Film somme du genre “paranormal” par James Wan, Conjuring est surtout la plus grosse suée d’effroi de l’année cinématographique 2013. Et de très loin.
Synopsis : Avant Amityville, il y avait Harrisville… The Conjuring raconte l’histoire horrible, mais vraie, d’Ed et Lorraine Warren, enquêteurs paranormaux réputés dans le monde entier, venus en aide à une famille terrorisée par une présence inquiétante dans leur ferme isolée… Contraints d’affronter une créature démoniaque d’une force redoutable, les Warren se retrouvent face à l’affaire la plus terrifiante de leur carrière…
Blockbusters contre rentabilité terrifiques
Critique : En 2013 l’industrie hollywoodienne savait qu’elle ne pouvait plus se fier uniquement aux blockbusters. Les flops colossaux de Battleship, Cloud Atlas, GI Joe 2, John Carter ou Lone Ranger ont rappelé à l’esprit des nababs des studios les pertes énormes qu’ils pouvaient essuyer quand à côté, dans le genre horrifique, des micro-budgets de moins de 5 millions de dollars garantissaient, sans aucun risque initial, et ce sur le seul territoire américain, des recettes supérieures à 50 millions, avec la perspective de franchises assurées. L’exemple de Paranormal activity nous vient immédiatement à l’esprit, mais aussi Mama, Sinister, Saw, Insidious…
Ces deux derniers étaient déjà le fruit du travail de James Wan, amateur tordu de séries B, loin des Fast and Furious et Aquaman à cette époque. Le Monsieur avait déjà le don inné de transformer à peu près tout ce qu’il touchait en or.

→ DONNÉES À EXAMINER:
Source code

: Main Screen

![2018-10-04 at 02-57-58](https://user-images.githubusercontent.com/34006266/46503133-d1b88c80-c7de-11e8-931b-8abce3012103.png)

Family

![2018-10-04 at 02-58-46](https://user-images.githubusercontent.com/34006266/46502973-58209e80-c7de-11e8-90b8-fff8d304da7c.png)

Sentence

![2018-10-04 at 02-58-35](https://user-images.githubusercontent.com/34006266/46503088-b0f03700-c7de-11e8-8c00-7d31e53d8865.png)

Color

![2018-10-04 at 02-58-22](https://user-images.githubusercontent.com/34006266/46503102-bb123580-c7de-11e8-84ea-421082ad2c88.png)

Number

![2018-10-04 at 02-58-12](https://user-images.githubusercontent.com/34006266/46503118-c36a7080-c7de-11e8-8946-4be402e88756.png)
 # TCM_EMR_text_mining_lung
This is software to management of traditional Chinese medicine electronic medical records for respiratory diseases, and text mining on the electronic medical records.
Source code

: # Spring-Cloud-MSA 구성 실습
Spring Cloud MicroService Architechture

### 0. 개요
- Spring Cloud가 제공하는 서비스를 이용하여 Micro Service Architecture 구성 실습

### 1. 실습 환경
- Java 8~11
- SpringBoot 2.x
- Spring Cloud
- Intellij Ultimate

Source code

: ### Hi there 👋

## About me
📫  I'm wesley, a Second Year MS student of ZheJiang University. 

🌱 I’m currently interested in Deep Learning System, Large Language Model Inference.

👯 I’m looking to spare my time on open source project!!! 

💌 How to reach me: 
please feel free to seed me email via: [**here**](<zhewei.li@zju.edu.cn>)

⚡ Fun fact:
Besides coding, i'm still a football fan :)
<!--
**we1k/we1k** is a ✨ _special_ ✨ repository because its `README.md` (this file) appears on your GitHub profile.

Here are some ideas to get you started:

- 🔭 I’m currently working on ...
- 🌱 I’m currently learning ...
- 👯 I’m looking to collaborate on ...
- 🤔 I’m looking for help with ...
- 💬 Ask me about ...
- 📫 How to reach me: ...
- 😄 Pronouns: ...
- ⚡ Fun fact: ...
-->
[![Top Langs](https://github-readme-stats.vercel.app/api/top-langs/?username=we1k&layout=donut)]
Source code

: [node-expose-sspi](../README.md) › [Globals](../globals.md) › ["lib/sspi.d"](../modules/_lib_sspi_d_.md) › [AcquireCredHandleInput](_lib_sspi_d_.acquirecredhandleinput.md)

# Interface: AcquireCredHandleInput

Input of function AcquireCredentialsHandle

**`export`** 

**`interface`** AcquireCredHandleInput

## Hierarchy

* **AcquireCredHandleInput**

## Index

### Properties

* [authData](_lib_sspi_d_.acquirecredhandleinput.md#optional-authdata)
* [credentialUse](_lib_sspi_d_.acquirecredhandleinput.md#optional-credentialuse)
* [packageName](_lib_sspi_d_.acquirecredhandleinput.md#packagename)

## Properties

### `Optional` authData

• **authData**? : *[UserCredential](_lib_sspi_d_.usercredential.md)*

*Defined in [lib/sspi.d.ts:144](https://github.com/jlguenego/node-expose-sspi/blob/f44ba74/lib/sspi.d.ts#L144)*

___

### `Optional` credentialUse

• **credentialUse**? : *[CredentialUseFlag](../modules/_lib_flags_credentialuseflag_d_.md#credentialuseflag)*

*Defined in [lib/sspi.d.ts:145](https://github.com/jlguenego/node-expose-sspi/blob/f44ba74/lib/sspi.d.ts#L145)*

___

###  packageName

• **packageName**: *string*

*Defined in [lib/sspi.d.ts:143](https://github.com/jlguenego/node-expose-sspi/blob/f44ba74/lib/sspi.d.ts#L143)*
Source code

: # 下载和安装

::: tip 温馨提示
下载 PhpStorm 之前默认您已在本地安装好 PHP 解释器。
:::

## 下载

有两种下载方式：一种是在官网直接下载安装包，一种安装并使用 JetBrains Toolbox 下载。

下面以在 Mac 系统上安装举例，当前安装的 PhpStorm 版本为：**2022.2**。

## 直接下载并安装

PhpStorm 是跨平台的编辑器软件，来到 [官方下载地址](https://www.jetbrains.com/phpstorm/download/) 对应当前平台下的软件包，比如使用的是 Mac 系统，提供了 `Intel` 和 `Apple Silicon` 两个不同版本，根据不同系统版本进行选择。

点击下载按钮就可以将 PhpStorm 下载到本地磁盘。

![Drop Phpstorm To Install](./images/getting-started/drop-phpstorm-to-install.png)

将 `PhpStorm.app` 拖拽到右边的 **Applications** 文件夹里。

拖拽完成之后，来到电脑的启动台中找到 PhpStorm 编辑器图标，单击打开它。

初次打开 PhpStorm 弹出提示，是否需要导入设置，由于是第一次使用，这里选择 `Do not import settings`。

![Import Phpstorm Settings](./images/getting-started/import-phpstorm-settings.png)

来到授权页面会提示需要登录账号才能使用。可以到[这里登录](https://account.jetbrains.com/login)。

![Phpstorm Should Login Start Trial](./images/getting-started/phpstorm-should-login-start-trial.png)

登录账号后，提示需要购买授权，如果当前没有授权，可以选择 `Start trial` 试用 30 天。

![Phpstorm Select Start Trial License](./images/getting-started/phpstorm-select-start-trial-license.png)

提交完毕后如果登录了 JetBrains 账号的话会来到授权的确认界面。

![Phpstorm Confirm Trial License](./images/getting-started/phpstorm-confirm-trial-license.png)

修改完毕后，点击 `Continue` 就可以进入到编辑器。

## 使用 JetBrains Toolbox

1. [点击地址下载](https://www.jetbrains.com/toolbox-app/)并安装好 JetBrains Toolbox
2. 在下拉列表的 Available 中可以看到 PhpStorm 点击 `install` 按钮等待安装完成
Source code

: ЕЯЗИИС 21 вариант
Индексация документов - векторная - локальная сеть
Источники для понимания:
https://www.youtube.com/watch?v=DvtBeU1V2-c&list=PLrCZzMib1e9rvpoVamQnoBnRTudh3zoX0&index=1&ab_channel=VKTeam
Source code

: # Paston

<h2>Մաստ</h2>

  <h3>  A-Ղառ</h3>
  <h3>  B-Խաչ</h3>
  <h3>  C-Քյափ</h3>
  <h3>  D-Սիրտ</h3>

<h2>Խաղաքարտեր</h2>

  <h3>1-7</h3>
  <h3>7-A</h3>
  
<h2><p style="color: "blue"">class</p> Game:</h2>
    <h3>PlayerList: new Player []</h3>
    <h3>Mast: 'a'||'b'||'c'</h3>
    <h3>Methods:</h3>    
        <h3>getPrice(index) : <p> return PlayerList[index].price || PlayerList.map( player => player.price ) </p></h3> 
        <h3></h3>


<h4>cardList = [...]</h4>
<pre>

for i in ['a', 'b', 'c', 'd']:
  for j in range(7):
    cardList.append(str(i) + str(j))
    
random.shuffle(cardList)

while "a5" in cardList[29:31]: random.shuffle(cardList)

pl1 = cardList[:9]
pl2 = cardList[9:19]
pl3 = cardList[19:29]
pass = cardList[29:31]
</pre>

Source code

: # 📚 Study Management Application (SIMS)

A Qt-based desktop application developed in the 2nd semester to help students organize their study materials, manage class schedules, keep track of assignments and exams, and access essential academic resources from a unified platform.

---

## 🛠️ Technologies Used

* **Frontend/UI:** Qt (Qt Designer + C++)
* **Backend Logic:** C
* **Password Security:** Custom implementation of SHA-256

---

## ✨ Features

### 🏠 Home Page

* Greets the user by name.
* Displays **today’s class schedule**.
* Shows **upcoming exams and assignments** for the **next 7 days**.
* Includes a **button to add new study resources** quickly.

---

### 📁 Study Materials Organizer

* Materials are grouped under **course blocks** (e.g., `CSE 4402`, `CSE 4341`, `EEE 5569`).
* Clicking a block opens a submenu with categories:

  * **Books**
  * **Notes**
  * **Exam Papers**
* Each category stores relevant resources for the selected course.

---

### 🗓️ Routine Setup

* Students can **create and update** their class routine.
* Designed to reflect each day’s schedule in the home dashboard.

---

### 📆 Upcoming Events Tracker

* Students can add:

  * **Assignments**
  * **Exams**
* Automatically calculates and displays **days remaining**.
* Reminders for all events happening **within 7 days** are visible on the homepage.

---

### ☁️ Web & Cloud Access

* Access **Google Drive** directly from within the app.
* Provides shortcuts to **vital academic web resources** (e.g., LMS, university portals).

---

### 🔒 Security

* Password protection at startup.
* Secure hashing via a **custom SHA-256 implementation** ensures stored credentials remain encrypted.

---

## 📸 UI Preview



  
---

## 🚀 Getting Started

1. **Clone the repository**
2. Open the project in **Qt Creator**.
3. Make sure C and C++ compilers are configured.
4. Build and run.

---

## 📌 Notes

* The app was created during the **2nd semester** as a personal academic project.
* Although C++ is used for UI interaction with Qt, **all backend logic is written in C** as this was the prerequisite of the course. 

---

→ TRAVAIL À FAIRE:
a) Répondez à ces questions sur la critique de Conjuring :
(i) En quelle année le film sort-il au cinéma ?
(ii) Quel métier exercent Ed et Lorraine Warren ?
(iii) Quels deux films de la liste étaient déjà signés James Wan ?
b) D'après la critique de Conjuring, ces affirmations sont-elles justes ? Répondez par oui ou non, avec la citation exacte qui tranche.
(i) Les Warren aident une famille qui vit dans une ferme isolée.
(ii) Les micro-budgets des films d'horreur dépassaient 5 millions de dollars.
(iii) John Carter compte parmi les flops cités.
c) Dans la critique de Conjuring, transformez en liste le paragraphe qui commence par « Critique : En 2013 l'industrie hollywoodienne », sans perdre ses faits principaux.
Les données ne servent à rien ici.

→ VOS RÉPONSES ÉCRITES:
a)
(i) En 2013.
(ii) Ils sont enquêteurs paranormaux, réputés dans le monde entier.
(iii) Saw et Insidious.

b)
(i) Oui : « venus en aide à une famille terrorisée par une présence inquiétante dans leur ferme isolée ».
(ii) Non : « des micro-budgets de moins de 5 millions de dollars ».
(iii) Oui : « Les flops colossaux de Battleship, Cloud Atlas, GI Joe 2, John Carter ou Lone Ranger ».

c)
- En 2013, Hollywood sait qu'il ne peut plus compter seulement sur les blockbusters.
- Les gros flops (Battleship, Cloud Atlas, GI Joe 2, John Carter, Lone Ranger) rappellent aux patrons des studios les pertes énormes possibles.
- Dans l'horreur, des films à moins de 5 millions de dollars rapportent plus de 50 millions rien qu'aux États-Unis, sans risque au départ.
- Ces films offrent aussi la perspective de franchises assurées.
- Exemples : Paranormal activity, Mama, Sinister, Saw, Insidious.